As this is still an unexplored field, there is plenty of work to do in this area. Further research needs to analyse the best way to implement this new form of taxation from a legal and an administrative point of view. As well as the design and implementation issues necessary for it to succeed, whether is better the creation of a “rebound tax” or complementing other preexisting taxes. Further research also needs to explore these conclusions under different socio-economic frameworks.

The implementation of these complementary policies (resource efficiency plus taxation) can adopt different forms in practice but should go hand by hand if energy efficiency measures, or resource productivity policies in general, have the objective of reducing resources use. Other energy pricing policies, such as cap-and-trade systems could have a similar impact but need to be further explored in other empirical studies. A combination of different systems could also work. This research shows that complex policies, involving the combination of different kinds of measures, are necessary to deal with complex problems like the secondary effects of resource efficiency and the rebound effect. Further research should also explore how different tax rates should be chosen, from theoretical point of view, in order to avoid the rebound effect in different contexts.
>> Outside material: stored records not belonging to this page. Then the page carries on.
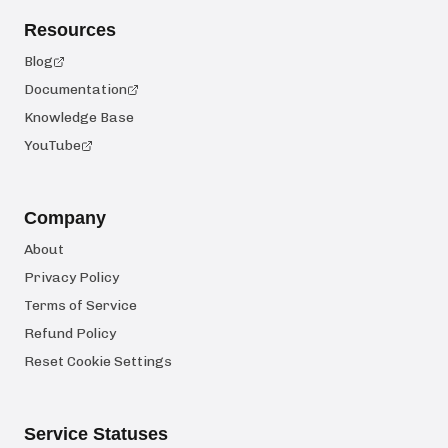
Resources
Blog
Documentation
Knowledge Base
YouTube
Company
About
Privacy Policy
Terms of Service
Refund Policy
Reset Cookie Settings
Service Statuses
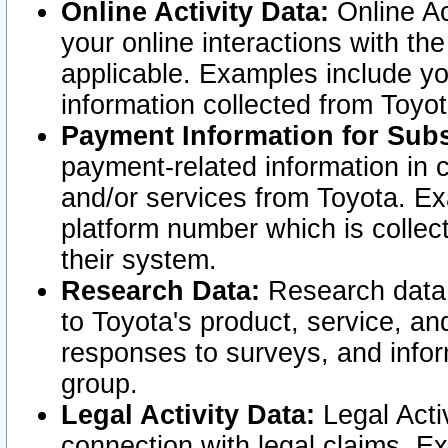
Online Activity Data:
Online Ac
your online interactions with t
applicable. Examples include yo
information collected from Toyo
Payment Information for Subs
payment-related information in 
and/or services from Toyota. Ex
platform number which is collec
their system.
Research Data:
Research data i
to Toyota's product, service, a
responses to surveys, and infor
group.
Legal Activity Data:
Legal Activ
connection with legal claims. Ex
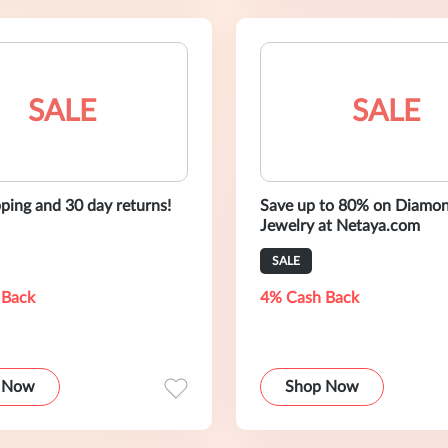
SALE
SALE
pping and 30 day returns!
Save up to 80% on Diamo
Jewelry at Netaya.com
SALE
 Back
4% Cash Back
 Now
Shop Now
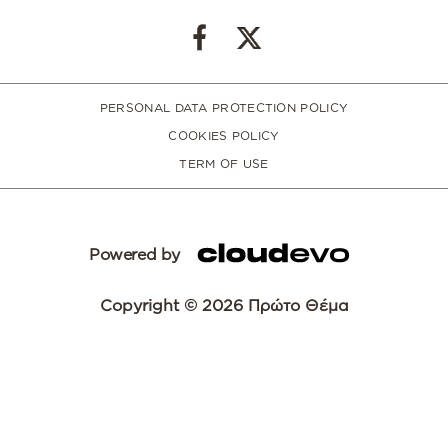
PERSONAL DATA PROTECTION POLICY
COOKIES POLICY
TERM OF USE
Powered by
Copyright © 2026 Πρώτο Θέμα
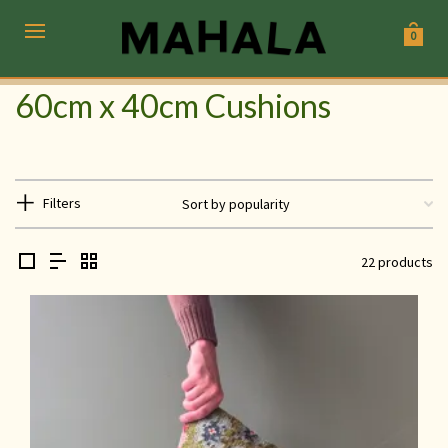
0
60cm x 40cm Cushions
Filters
22 products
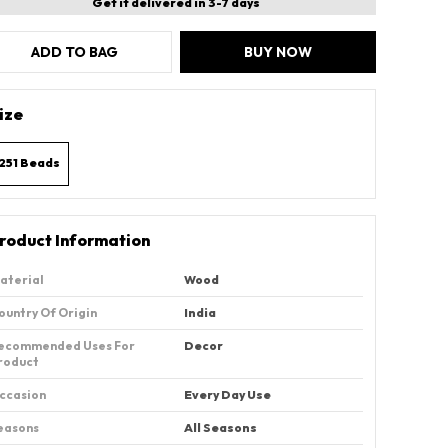
Get it delivered in 3-7 days
ADD TO BAG
BUY NOW
ize
251 Beads
roduct Information
aterial
Wood
ountry Of Origin
‎India
ecommended Uses For
Decor
roduct
ccasion
Every Day Use
easons
All Seasons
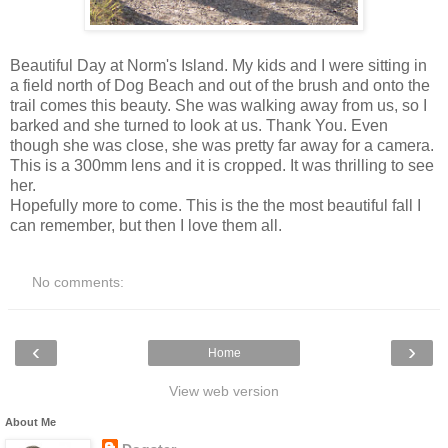
Beautiful Day at Norm's Island. My kids and I were sitting in
a field north of Dog Beach and out of the brush and onto the
trail comes this beauty. She was walking away from us, so I
barked and she turned to look at us. Thank You. Even
though she was close, she was pretty far away for a camera.
This is a 300mm lens and it is cropped. It was thrilling to see
her.
Hopefully more to come. This is the the most beautiful fall I
can remember, but then I love them all.
No comments:
‹
›
Home
View web version
About Me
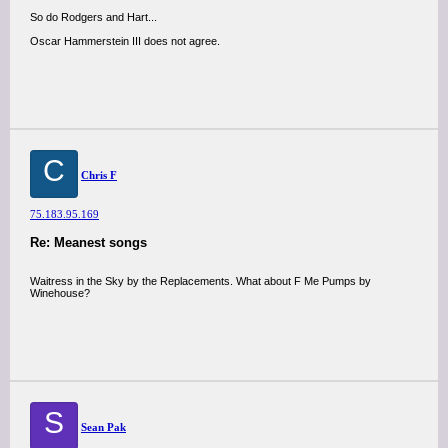
So do Rodgers and Hart...
Oscar Hammerstein III does not agree.
C
Chris F
75.183.95.169
Re: Meanest songs
Waitress in the Sky by the Replacements. What about F Me Pumps by
Winehouse?
S
Sean Pak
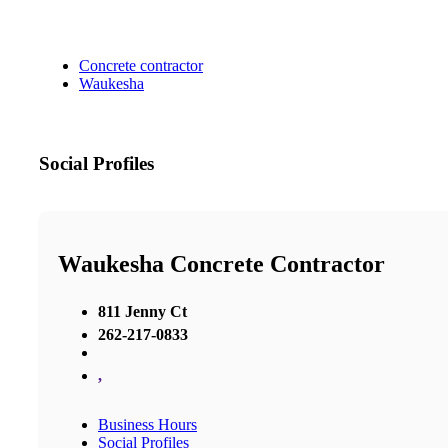
Concrete contractor
Waukesha
Social Profiles
Waukesha Concrete Contractor
811 Jenny Ct
262-217-0833
,
Business Hours
Social Profiles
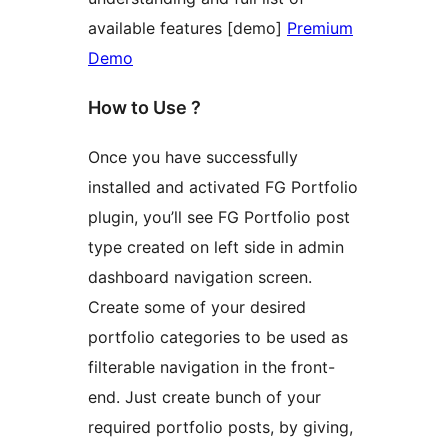
available features [demo]
Premium
Demo
How to Use ?
Once you have successfully
installed and activated FG Portfolio
plugin, you’ll see FG Portfolio post
type created on left side in admin
dashboard navigation screen.
Create some of your desired
portfolio categories to be used as
filterable navigation in the front-
end. Just create bunch of your
required portfolio posts, by giving,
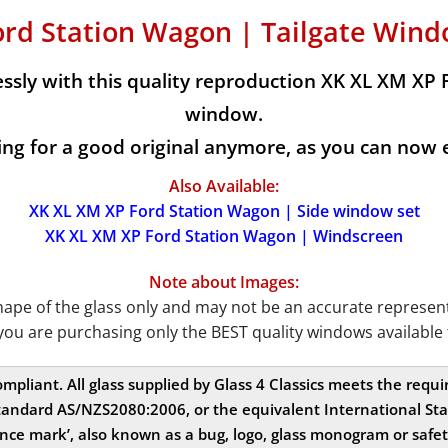
ord Station Wagon | Tailgate Wind
sly with this quality reproduction XK XL XM XP 
window.
g for a good original anymore, as you can now ea
Also Available:
XK XL XM XP Ford Station Wagon | Side window set
XK XL XM XP Ford Station Wagon | Windscreen
Note about Images:
e of the glass only and may not be an accurate representat
you are purchasing only the BEST quality windows available 
compliant. All glass supplied by Glass 4 Classics meets the req
andard AS/NZS2080:2006, or the equivalent International Stan
nce mark’, also known as a bug, logo, glass monogram or safe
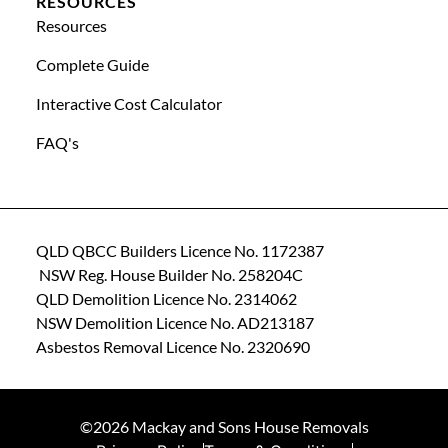
RESOURCES
Resources
Complete Guide
Interactive Cost Calculator
FAQ's
QLD QBCC Builders Licence No. 1172387
NSW Reg. House Builder No. 258204C
QLD Demolition Licence No. 2314062
NSW Demolition Licence No. AD213187
Asbestos Removal Licence No. 2320690
©2026 Mackay and Sons House Removals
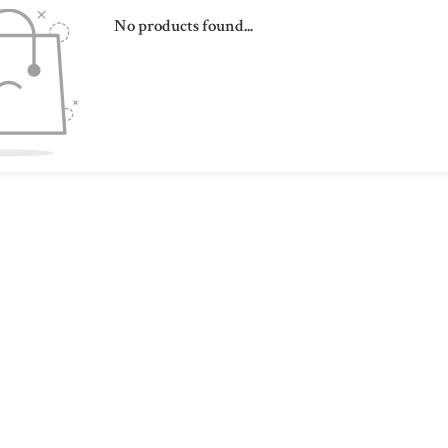
No products found...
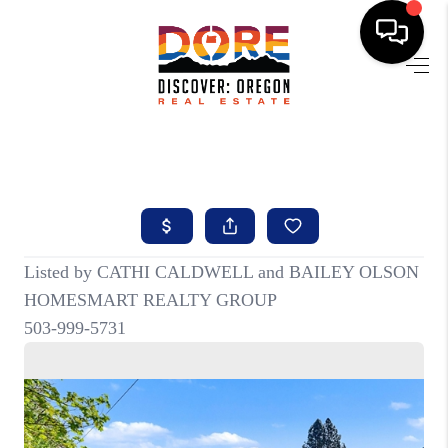
HOME
FIND YOUR HOME
BUYING
SELLING
ABOUT
FIND YOUR PEOPLE
WELLS OF LIFE
DEVELOPMENT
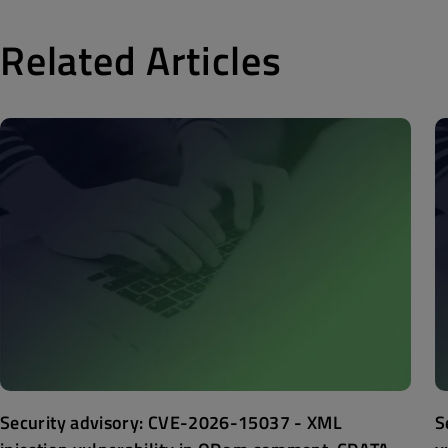
Related Articles
Security advisory: CVE-2026-15037 - XML
S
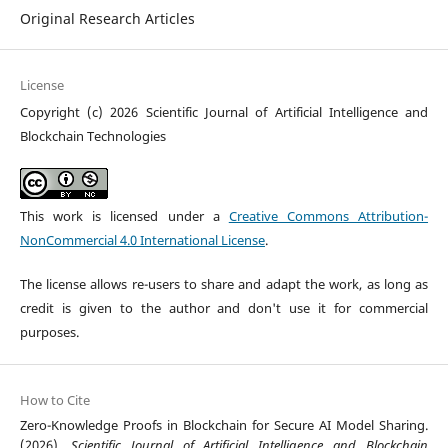
Original Research Articles
License
Copyright (c) 2026 Scientific Journal of Artificial Intelligence and
Blockchain Technologies
This work is licensed under a
Creative Commons Attribution-
NonCommercial 4.0 International License
.
The license allows re-users to share and adapt the work, as long as
credit is given to the author and don't use it for commercial
purposes.
How to Cite
Zero-Knowledge Proofs in Blockchain for Secure AI Model Sharing.
(2026).
Scientific Journal of Artificial Intelligence and Blockchain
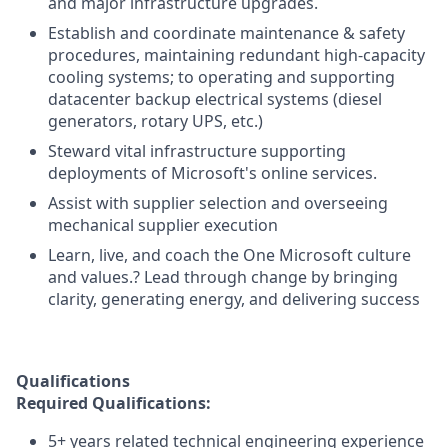
and major infrastructure upgrades.
Establish and coordinate maintenance & safety
procedures, maintaining redundant high-capacity
cooling systems; to operating and supporting
datacenter backup electrical systems (diesel
generators, rotary UPS, etc.)
Steward vital infrastructure supporting
deployments of Microsoft's online services.
Assist with supplier selection and overseeing
mechanical supplier execution
Learn, live, and coach the One Microsoft culture
and values.? Lead through change by bringing
clarity, generating energy, and delivering success
Qualifications
Required Qualifications:
5+ years related technical engineering experience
As we state, the article is focused on the rebound effect of energy efficiency. This field analyses and measures how energy efficiency does not reduce energy use as expected. We focus on this, obviating policy considerations. The objective of this research is just to avoid the rebound effect of energy. We understand that including other policy consideration would move away from the contributions in the specific field. There are many policy objectives with different focus. A climate change policy would focus on CO2 emissions, partially benefiting from these results, but an energy security policy would focus on maximizing energy use reduction (this research would be very useful). A policy exclusively focused on economic growth could even focus on not counteracting the rebound effect. Further research can also focus on these issues, i.e. how and which policy objectives can use this research.